__INFORMATION PROVIDED__:
━━━━━━━━━━━━━━━━━━━━

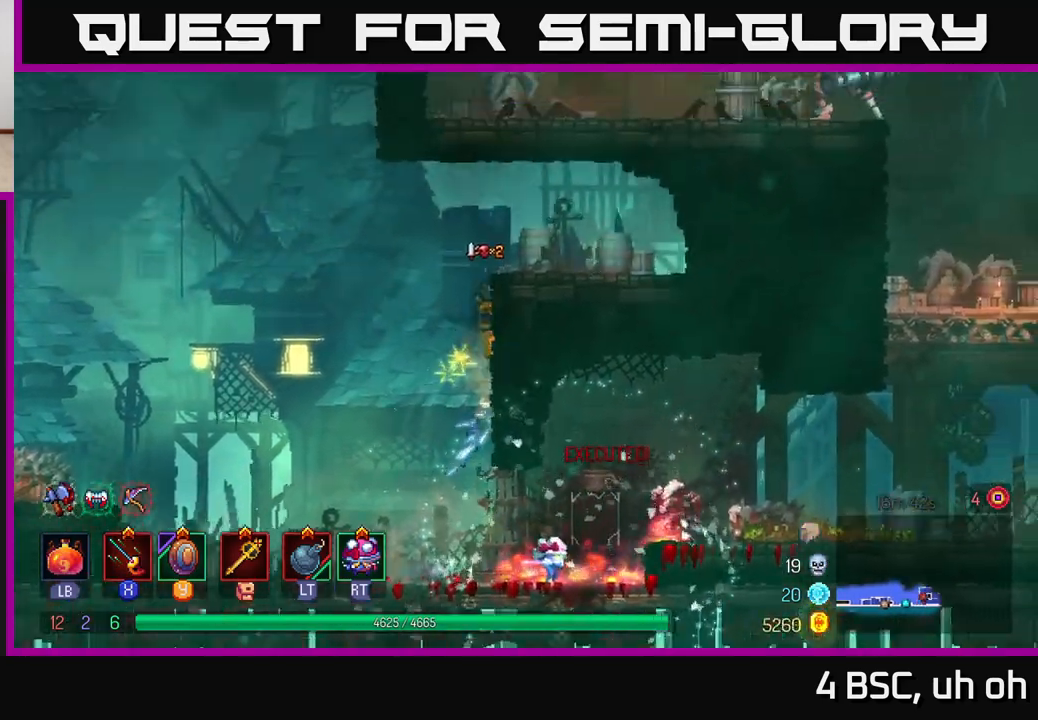
{"buttons": [], "left_stick": "left", "right_stick": "center", "events": [[283, "left_stick", "up"], [383, "left_stick", "center"], [500, "left_stick", "left"]]}
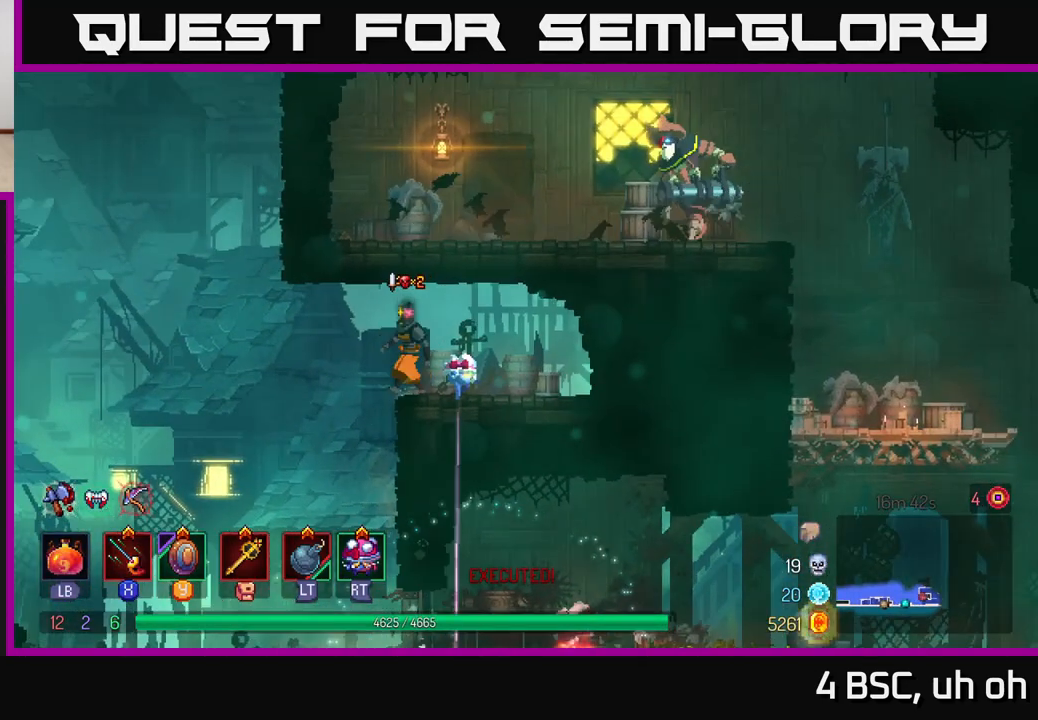
{"buttons": [], "left_stick": "right", "right_stick": "center", "events": [[233, "left_stick", "center"], [433, "left_stick", "right"]]}
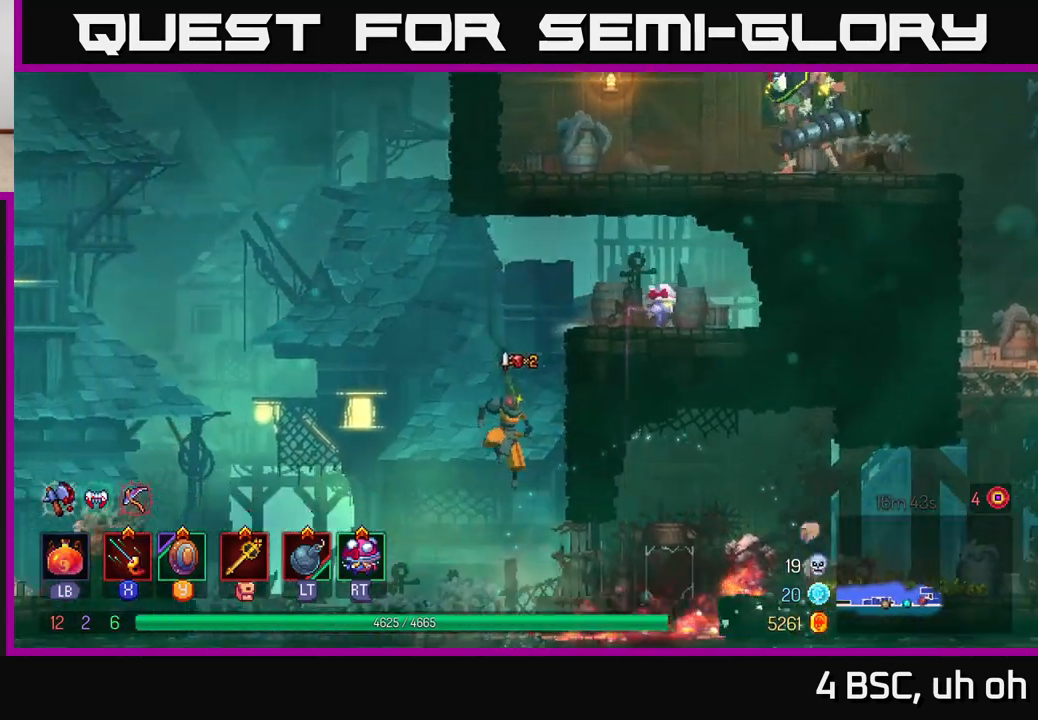
{"buttons": [], "left_stick": "right", "right_stick": "center", "events": [[117, "B", "down"], [200, "B", "up"], [333, "A", "down"], [417, "A", "up"]]}
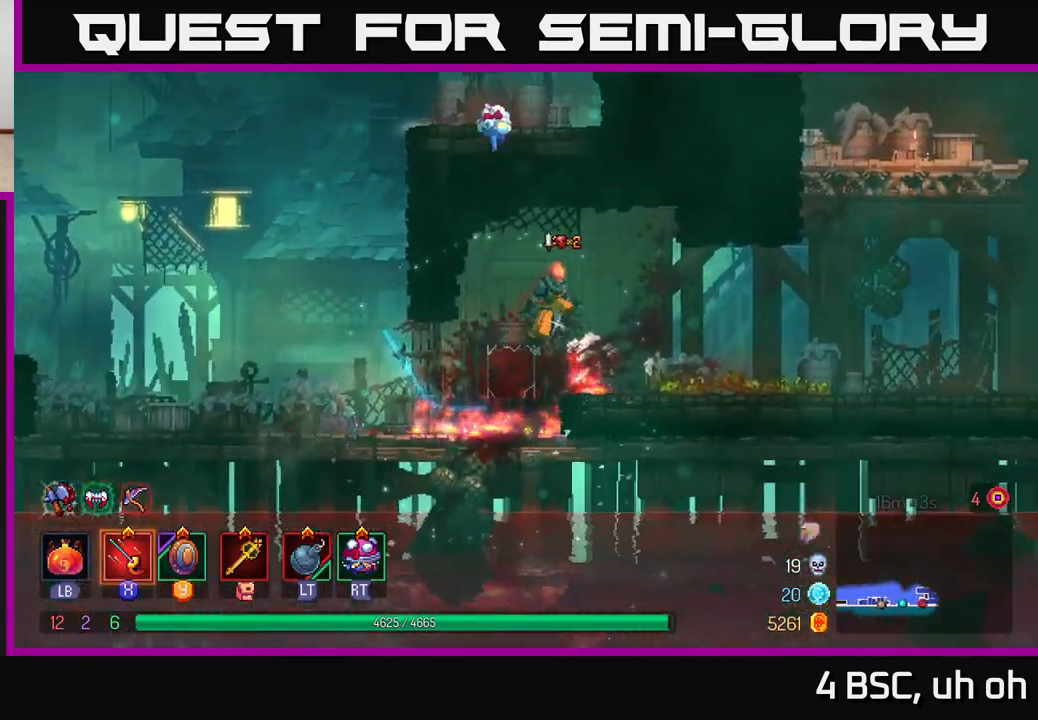
{"buttons": ["A"], "left_stick": "right", "right_stick": "center", "events": [[450, "A", "down"]]}
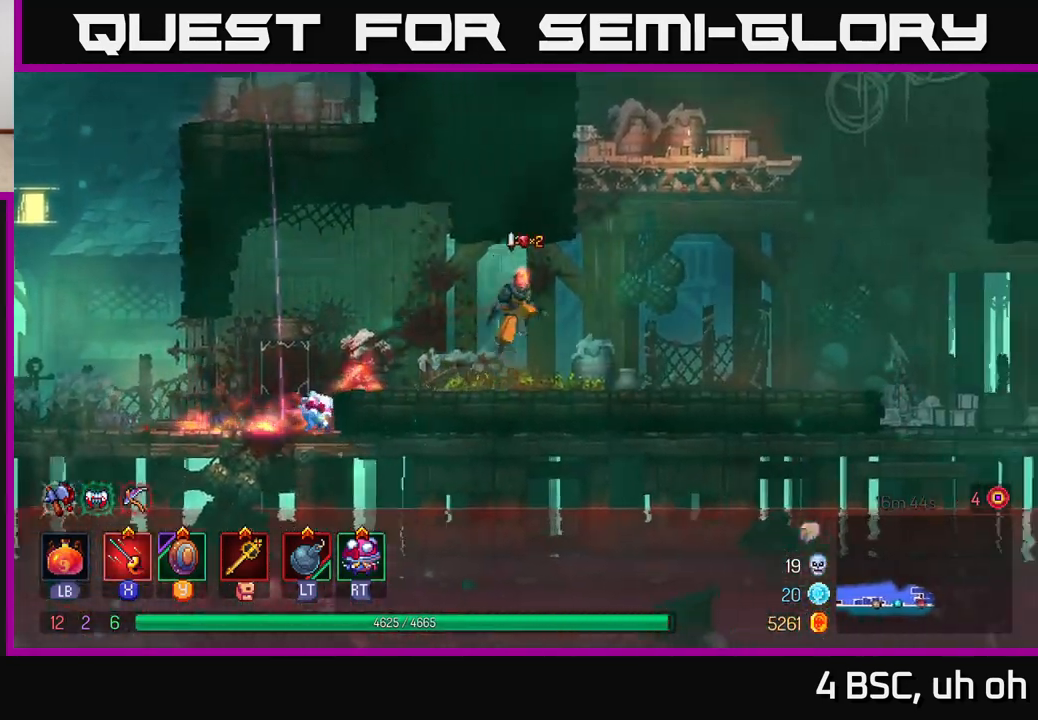
{"buttons": [], "left_stick": "left", "right_stick": "center", "events": [[67, "A", "up"], [133, "A", "down"], [233, "left_stick", "up-left"], [283, "left_stick", "left"], [333, "A", "up"]]}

━━━━━━━━━━━━━━━━━━━━

__WHAT YOU ARE ASKED TO DO__:
Give the entries again exactly. Pictures stay out.

__PROBLEM SOLUTION__:
{"buttons": [], "left_stick": "left", "right_stick": "center", "events": [[283, "left_stick", "up"], [383, "left_stick", "center"], [500, "left_stick", "left"]]}
{"buttons": [], "left_stick": "right", "right_stick": "center", "events": [[233, "left_stick", "center"], [433, "left_stick", "right"]]}
{"buttons": [], "left_stick": "right", "right_stick": "center", "events": [[117, "B", "down"], [200, "B", "up"], [333, "A", "down"], [417, "A", "up"]]}
{"buttons": ["A"], "left_stick": "right", "right_stick": "center", "events": [[450, "A", "down"]]}
{"buttons": [], "left_stick": "left", "right_stick": "center", "events": [[67, "A", "up"], [133, "A", "down"], [233, "left_stick", "up-left"], [283, "left_stick", "left"], [333, "A", "up"]]}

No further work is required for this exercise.